Machtkampf nach Wahl-Debakel: Gabriel soll die SPD rocken
Sigmar Gabriel findet für sich nichts zu groß. Nun wird der ehemalige Bundesumweltminister als kommender SPD-Parteichef gehandelt.
BERLIN taz Er ist wieder da - Sigmar Gabriel wird als Parteichef der Sozialdemokraten gehandelt. So geht das immer in seinem Leben: Erst wird er von seiner Partei verhöhnt, dann hofiert. Sein Adrenalinspiegel fällt, dann geht er wieder in die Höhe. Es gibt kaum einen anderen Politiker, der schon so oft von seinen Genossen fallen gelassen wurde.
Sigmar Gabriel, 50, derzeit Bundesumweltminister, kann kämpfen. Wahlkämpfen zum Beispiel, wie kein anderer. Das hat er in den vergangenen Wochen wieder gezeigt. Der Niedersachse tauchte auf der Landesliste seiner Partei für die Bundestagswahl erst abgeschlagen auf Platz 24 auf. Eigentlich wollte er sie anführen, blitzte aber ab. Gabriel schmollte - und ließ sich dann ganz nach hinten setzen. Dorthin, wo man darauf angewiesen ist, seinen Wahlkreis zu gewinnen, um wieder in den Bundestag zu kommen. Gabriel schaffte es, machte sich beliebt.

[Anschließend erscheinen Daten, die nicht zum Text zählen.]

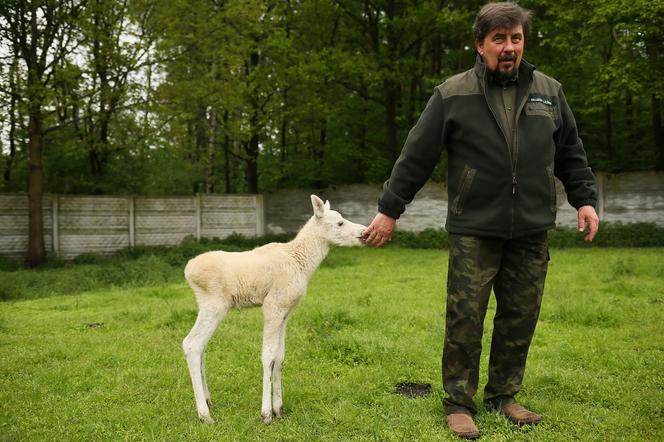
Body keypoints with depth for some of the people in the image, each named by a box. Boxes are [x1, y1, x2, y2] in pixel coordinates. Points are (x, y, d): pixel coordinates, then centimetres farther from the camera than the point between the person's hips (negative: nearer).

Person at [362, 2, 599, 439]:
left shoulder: (549, 91, 9)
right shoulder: (453, 94, -2)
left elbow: (571, 154, 18)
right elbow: (416, 158, -1)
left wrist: (585, 199, 9)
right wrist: (389, 210, -1)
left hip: (531, 232, 4)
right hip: (474, 231, -3)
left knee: (520, 319, 10)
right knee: (465, 320, -1)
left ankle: (504, 396, 27)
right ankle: (459, 403, 14)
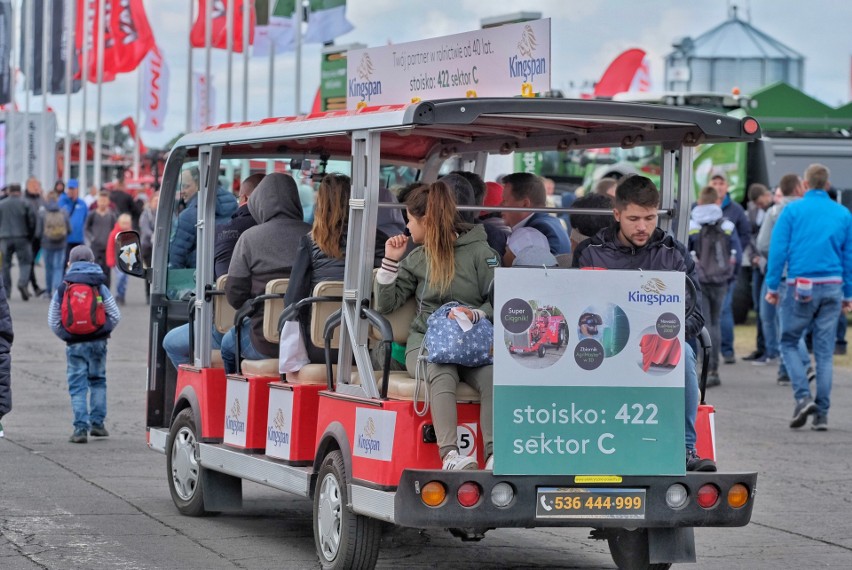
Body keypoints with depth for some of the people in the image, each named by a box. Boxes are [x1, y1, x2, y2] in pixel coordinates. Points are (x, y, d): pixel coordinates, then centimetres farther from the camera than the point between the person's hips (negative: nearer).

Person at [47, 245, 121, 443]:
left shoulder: (61, 290, 0)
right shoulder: (100, 288, 0)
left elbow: (53, 321, 1)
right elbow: (115, 315, 1)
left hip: (74, 344, -1)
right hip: (98, 342, 1)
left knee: (77, 385, 1)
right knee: (98, 380, 17)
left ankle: (81, 428, -8)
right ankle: (97, 423, 15)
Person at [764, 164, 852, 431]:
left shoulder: (792, 210, -1)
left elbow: (778, 248, -5)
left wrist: (772, 286, 0)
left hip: (801, 287, -3)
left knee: (789, 342, 11)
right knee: (825, 351, 6)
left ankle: (803, 396, -8)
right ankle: (822, 414, 4)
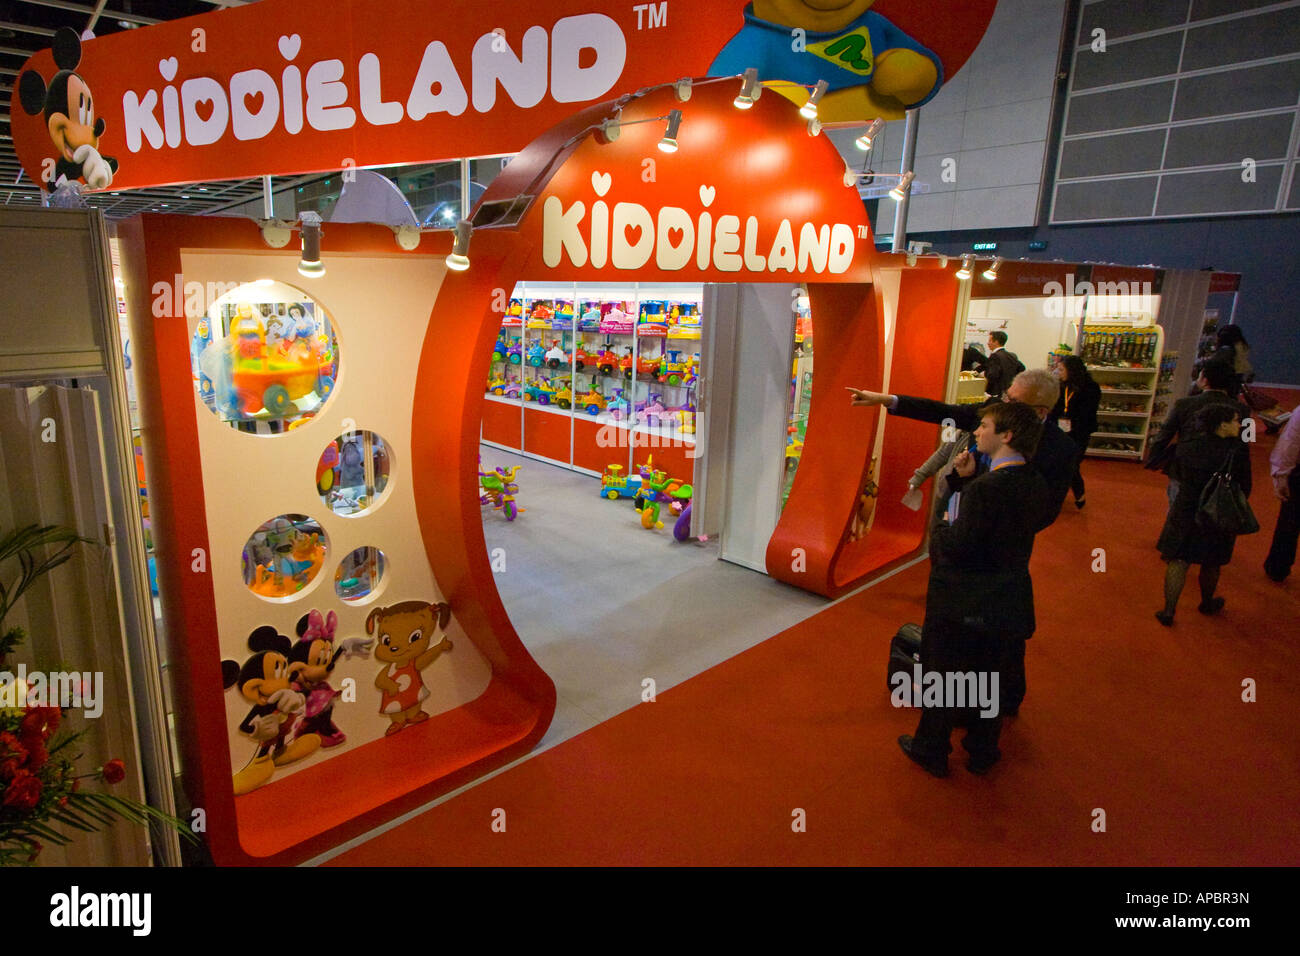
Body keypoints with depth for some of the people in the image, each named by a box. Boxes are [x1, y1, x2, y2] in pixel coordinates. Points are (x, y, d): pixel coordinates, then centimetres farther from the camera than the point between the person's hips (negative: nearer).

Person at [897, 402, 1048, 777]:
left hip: (961, 601, -7)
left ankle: (932, 750, 27)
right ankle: (982, 751, 37)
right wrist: (966, 479, -1)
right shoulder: (1035, 485, -1)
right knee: (986, 675, 22)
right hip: (1005, 601, 7)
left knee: (940, 675, 11)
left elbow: (959, 546, -27)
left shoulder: (987, 488, -27)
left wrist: (939, 531, -7)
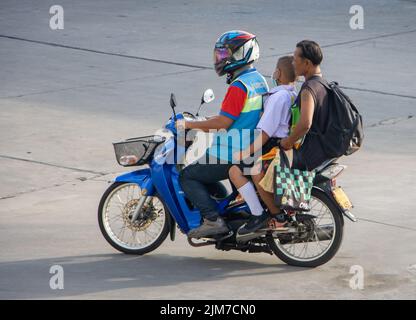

Dabei kann er auch ganz anders - übellaunig, pampig, bollerig. Seine engsten Mitarbeiter beklagen, dass er sich als "Sonnenkönig" gebe, dass er nach "Gutsherrenart" rumschnauze. Beispiel: "Das ist mir egal, wie Sie es hinkriegen, Hauptsache, Sie kriegen es hin!" Gabriel kommt oft nicht gut an, auch beim Wähler nicht. 2003 hat er krachend die Landtagswahlen verloren. Zuvor war er Ministerpräsident. Danach wurde er Pop-Beauftragter der Partei. Das klang lächerlich und hängt ihm heute noch nach. Die Parteizentrale ging lange auf Distanz. Franz Müntefering holte ihn aber 2005 zurück - als Ökominister. 2007 ließ ihn die Parteilinke bei den Wahlen zum Parteipräsidium abermals durchfallen. Sie nahm ihm sein Selbstverständnis übel. Gabriel findet für sich nichts zu groß - und machte weiter.
So war er im Wahlkampf omnipräsent, wetterte in Talkshows gegen die Atomkraft, ließ sich im maroden Atommülllager Asse fotografieren, erklärte im Radio das Endlager Gorleben für tot. Die Atomkonzerne haben es ihm mit ihren Pannen einfach gemacht. Der Exlehrer hat allerdings auch Spaß daran. Er kann mit Leuten. Er nimmt ihnen die Scheu vor dem Politiker aus Berlin, redet darüber, dass er aus dem Harz kommt. Seine Herkunft ist ihm wichtig. Von seiner Mutter - Krankenschwester, alleinerziehend - habe er das "Gerechtigkeitsgefühl geerbt", sagt er. An geschätzte Kollegen verschenkt er "Harzer Grubenlicht", einen 35-prozentigen Kräuterschnaps, und Harz-Bildbände. Auf seine Art soll Gabriel nun die Sozialdemokraten retten.